Linda Hutcheon’s Theory of Adaptation calls for adaptations to be “extended intertextual engagement[s] with the adapted work”. (8) Because the myth of Baucis and Philemon receives far less than extended engagement within Cold Mountain, we are best able to conclude with applying the mythological adaptation only to the novel’s formal “Epilogue: October of 1874”, pages 446-49, rather than to the whole novel. There Homer’s Odyssey receives extended adaptation. The reference to Baucis and Philemon does not formally qualify Cold Mountain as an adaptation of the myth. For, the myth is not sustained across the novel. That sort of adaptation certainly applies to the novel’s adaptations of Ada as Penelope and Inman as Odysseus. I shall argue elsewhere that reading Ruby’s development within the novel as an Athena adaptation is a thoroughly sustainable.

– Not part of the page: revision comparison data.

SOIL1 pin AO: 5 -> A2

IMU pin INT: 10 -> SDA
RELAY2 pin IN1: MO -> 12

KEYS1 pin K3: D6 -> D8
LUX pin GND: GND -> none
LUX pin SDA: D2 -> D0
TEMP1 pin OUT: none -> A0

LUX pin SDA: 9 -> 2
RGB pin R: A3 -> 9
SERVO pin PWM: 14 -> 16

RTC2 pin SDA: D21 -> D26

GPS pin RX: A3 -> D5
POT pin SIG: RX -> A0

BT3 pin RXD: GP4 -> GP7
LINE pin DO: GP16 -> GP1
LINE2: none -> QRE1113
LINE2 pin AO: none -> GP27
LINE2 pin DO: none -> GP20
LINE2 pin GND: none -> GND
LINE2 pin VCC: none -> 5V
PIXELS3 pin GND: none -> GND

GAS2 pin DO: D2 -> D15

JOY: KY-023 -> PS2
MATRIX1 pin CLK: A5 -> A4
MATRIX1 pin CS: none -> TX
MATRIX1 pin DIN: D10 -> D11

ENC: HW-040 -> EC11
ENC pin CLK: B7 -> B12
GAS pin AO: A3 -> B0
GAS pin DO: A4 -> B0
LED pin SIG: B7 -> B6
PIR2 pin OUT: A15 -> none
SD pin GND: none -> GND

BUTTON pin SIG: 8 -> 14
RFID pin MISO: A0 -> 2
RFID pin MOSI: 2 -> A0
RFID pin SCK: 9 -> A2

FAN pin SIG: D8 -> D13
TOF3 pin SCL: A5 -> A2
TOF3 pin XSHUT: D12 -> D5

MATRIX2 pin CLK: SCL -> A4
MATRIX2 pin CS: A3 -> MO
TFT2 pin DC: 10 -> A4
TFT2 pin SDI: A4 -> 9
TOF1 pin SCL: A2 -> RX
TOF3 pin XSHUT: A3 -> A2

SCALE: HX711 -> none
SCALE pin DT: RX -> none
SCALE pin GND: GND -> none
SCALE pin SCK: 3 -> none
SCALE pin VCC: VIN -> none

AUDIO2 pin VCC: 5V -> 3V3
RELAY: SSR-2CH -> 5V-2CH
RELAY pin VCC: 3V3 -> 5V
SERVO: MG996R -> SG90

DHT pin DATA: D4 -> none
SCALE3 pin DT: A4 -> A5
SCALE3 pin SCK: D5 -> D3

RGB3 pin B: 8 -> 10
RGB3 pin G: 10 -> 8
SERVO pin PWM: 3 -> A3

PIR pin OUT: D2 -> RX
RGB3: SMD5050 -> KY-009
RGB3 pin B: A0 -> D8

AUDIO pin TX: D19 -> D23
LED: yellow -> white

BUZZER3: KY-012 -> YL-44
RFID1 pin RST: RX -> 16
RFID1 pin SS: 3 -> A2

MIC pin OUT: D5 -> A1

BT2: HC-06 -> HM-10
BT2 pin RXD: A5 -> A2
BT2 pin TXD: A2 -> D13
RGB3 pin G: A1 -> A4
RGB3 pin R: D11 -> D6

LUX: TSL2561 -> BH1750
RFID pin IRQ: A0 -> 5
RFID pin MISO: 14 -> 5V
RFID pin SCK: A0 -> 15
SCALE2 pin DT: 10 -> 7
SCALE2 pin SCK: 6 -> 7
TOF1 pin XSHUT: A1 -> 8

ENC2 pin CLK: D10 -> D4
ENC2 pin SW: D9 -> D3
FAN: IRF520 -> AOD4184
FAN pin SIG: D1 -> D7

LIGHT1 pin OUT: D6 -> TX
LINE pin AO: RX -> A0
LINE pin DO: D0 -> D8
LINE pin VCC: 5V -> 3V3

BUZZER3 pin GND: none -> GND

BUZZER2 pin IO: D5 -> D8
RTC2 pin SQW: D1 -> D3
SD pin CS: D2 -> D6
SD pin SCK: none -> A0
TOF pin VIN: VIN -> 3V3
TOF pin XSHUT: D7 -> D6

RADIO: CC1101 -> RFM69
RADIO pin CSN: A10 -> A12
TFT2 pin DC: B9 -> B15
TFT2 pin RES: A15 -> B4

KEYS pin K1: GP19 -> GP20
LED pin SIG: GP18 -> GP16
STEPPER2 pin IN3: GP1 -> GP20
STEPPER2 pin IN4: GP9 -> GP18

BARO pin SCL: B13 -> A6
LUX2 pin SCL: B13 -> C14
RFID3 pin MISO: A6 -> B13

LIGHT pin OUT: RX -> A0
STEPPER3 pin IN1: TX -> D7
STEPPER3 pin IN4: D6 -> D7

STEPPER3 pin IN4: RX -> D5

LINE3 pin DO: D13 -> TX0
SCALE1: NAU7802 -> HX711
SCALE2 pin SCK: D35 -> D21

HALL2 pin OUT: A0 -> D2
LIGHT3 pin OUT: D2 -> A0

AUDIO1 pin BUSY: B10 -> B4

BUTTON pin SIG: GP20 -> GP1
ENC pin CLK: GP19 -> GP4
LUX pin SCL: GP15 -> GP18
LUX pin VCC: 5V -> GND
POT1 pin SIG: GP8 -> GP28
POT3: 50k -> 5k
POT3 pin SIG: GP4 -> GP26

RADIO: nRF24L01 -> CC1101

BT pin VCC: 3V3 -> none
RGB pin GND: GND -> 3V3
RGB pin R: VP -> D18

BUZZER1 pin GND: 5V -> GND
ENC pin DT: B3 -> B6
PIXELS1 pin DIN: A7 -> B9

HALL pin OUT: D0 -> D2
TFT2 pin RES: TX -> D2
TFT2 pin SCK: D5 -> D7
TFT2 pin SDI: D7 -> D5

I would like to believe, though, that that argument needs to transpire in a venue where there is more time and space for appropriate development.

I would assign to the novel the OGCMA index Penelope2.0011_Frazier or OdysseusReturn2.0011, preferring the former because of the novelist’s more surprising development of Ada’s character.

_____ Roger T. Macfarlane

Charles Frazier (1997), Cold Mountain: a novel (New York: Vintage Books) — winner of the National Book Award.
The New York Times Book Review noted that “he has reset much of the Odyssey in 19th-century America, near the end of the Civil War.”

Linda Hutcheon (2013), A Theory of Adaptation, 2nd ed. (London and New York: Routledge), 8-9.

see Emily A. McDermott (2004), “Frazier Polymetis: Cold Mountain and the Odyssey” Classical and Modern Literature 24.2: 101-24.       http://scholarworks.umb.edu/classics_faculty_pubs/5
This is a very useful article featuring salient observation, backed by careful documentation.
“The most extensive, systematic and thematically significant intertextuality between Cold Mountain and the Odyssey occurs in the characterization of Inman, in the portrayal of his relationship with Ada and in the reunion of the two at end of the novel.”
—— McDermott’s article is downright good, to be sure, but I would argue that the characterization of Ruby as Athena, especially in her enhanced adaptation as Ada/Penelope’s formative helpmeet is even more compelling and more systematically significant than Inman’s as Odysseus.